The unusual night battle at the hotel continued nearly until dawn, when NATO helicopters were called to eliminate the final three fighters who had taken refuge on the hotel roof.

While many said this showed a weakness in Afghan security, with reports that some guards fled the initial attack rather than fight, the response was about as good as it could have been. Since the hotel sits on a hill, Afghan forces were unable to eliminate the rooftop attackers without aerial support.

Like the attack on the Intercontinental, the killing of President Karzai’s brother is another sideshow in the on-going Afghan turmoil, yet also an example of the underlying problems that plague Afghanistan and cast dark clouds over its future.

The attack on the hotel shows the pervasive presence of the Taleban and their growing alliance with other anti-government forces, said to be funded and supported by powerful entities within Afghanistan’s neighbours, Pakistan and Iran.

These forces have steadily ratcheted up the size, frequency and drama of these attacks, and they show a frightening ability to penetrate seeming ly impenetrable places.

Recent events have included the wholesale escape of nearly 500 Taleban captives from a prison in the southern province of Kandahar ; the dramatic attack on the defence ministry headquarters in Kabul ; and the suicide attack on a high-level military meeting in the northern Taxhar province that killed one of Afghanistan’s best commanders and injured a NATO general.

The list grows day by day.

The killing of Wali Karzai by one of his closest bodyguards illustrates Afghanistan’s internal turmoil, which is perhaps even more threatening to Afghanistan’s future than its external enemies.

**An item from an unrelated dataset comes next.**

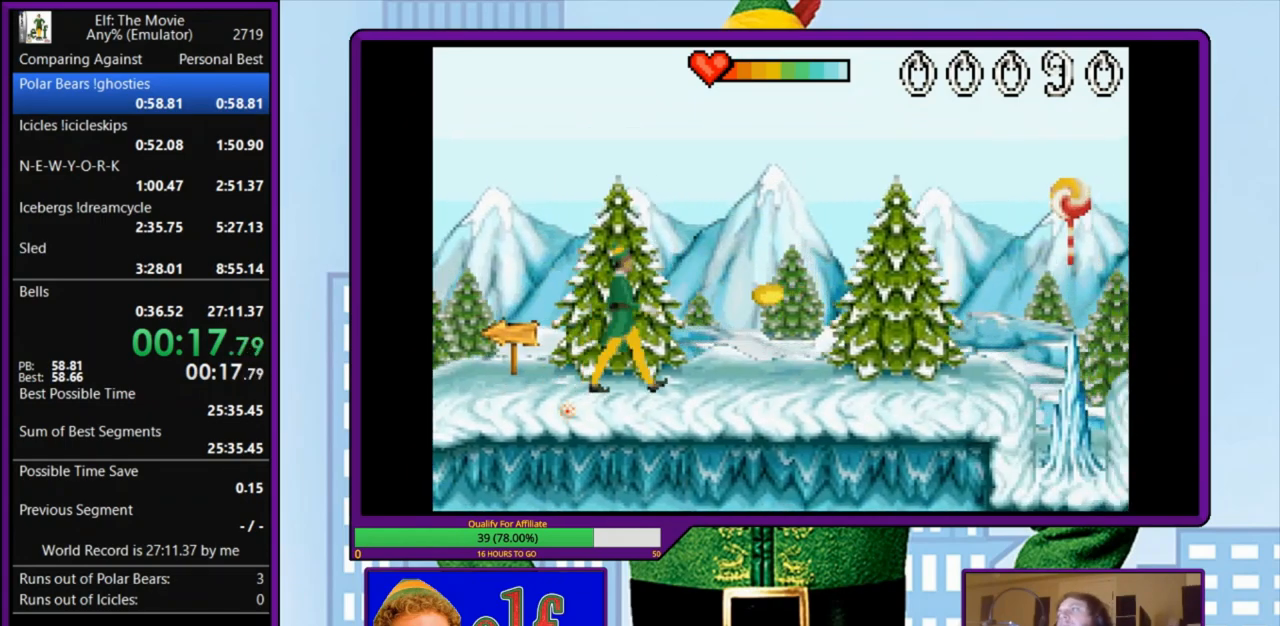
{"keys": ["right"], "events": []}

While international forces have battled the Taleban and its allies, and spent billions of dollars to train and equip more than 200,000 security forces, many senior officials have steadily enriched themselves.

Among those most often mentioned has been Wali Karzai, 50, said to have muscled his way into the country’s multi-billion dollar opium trade, an accusation he has denied. He was said to have controlled lucrative security contracts and conducted vast land grabs as well.

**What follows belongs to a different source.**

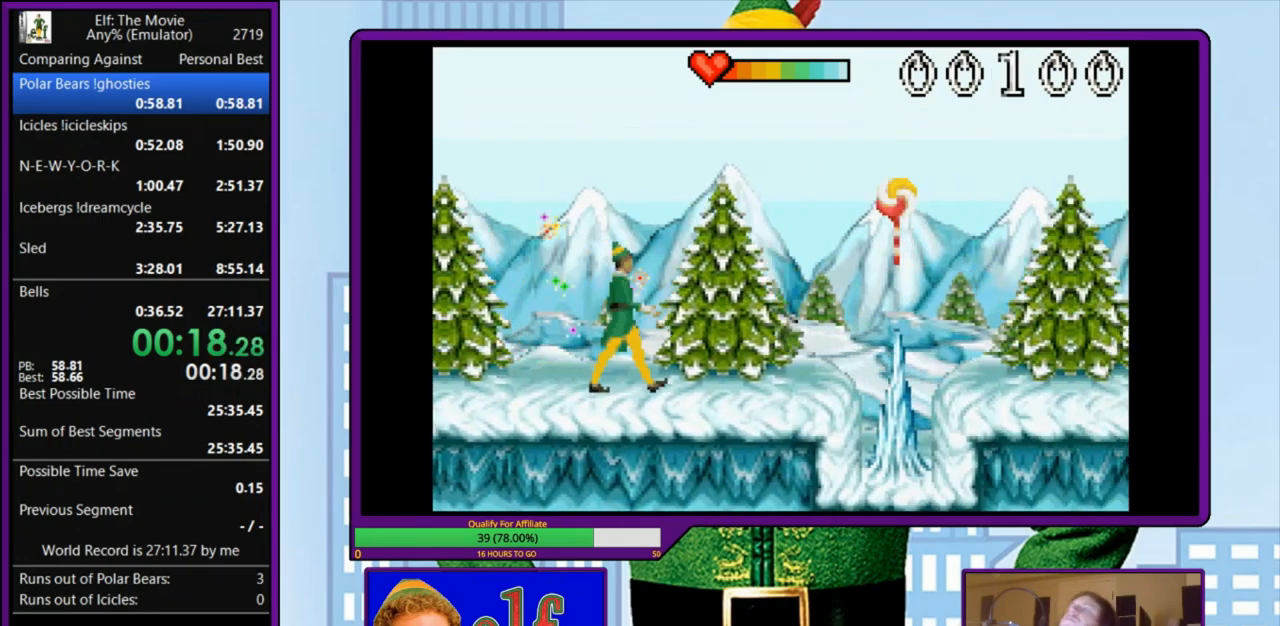
{"keys": ["right", "z"], "events": [[400, "z", "down"]]}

The president’s brother controlled most of what happened in the southern province of Kandahar, which he governed as his personal fiefdom .

It was not the first attempt on Wali Karzai’s life. There had been three previous ones . And with the highly lucrative opium trade on the upswing and increasingly in the hands of the Taleban, his life was lived on the edge.

A decade of war and chaos in the countryside, coupled with corruption at the country’s core, has driven the people of Afghanistan into the arms of the Taleban.

On a recent evening , I sat with an Afghan friend who lives in a province neighbouring Kabul. He confessed that he reluctantly supported the Taleban, which in the past 18 months had taken control of his village.

“Where is it secure?” he asked angrily. War continues as it has since US forces arrived in 2001, and cities are increasingly targeted by suicide bombers, he complained. 

International forces no longer patrolled his village. His only hope for the future was to make his peace with the Taleban, which he’d done.

While it was hard to accept, I understood his dilemma and his choice. The international community was leaving, but he would stay, facing an uncertain future.

The killing of President Karzai’s brother and the hotel attack are weather vanes pointing to a dark future for Afghanistan. The country is being torn by forces from within and from without.

The sad irony is a peaceful and prosperous Afghanistan, which sits in the heart of southern Asia and is one of the most impoverished countries in the world, would benefit the entire region. 

Not only would the people of Afghanistan flourish, but so would its neighbours, Pakistan and Iran, and the Central Asian countries to the north.

Instead, the rational has been that control of Afghanistan is best maintained with the barrel of a gun and the threat of a bomb. Nothing will change this in the near future, especially the exodus of international forces. 

Peter Eichstaedt is IWPR 's Afghanistan country director. 

The views expressed in this article are not necessarily the views of IWPR.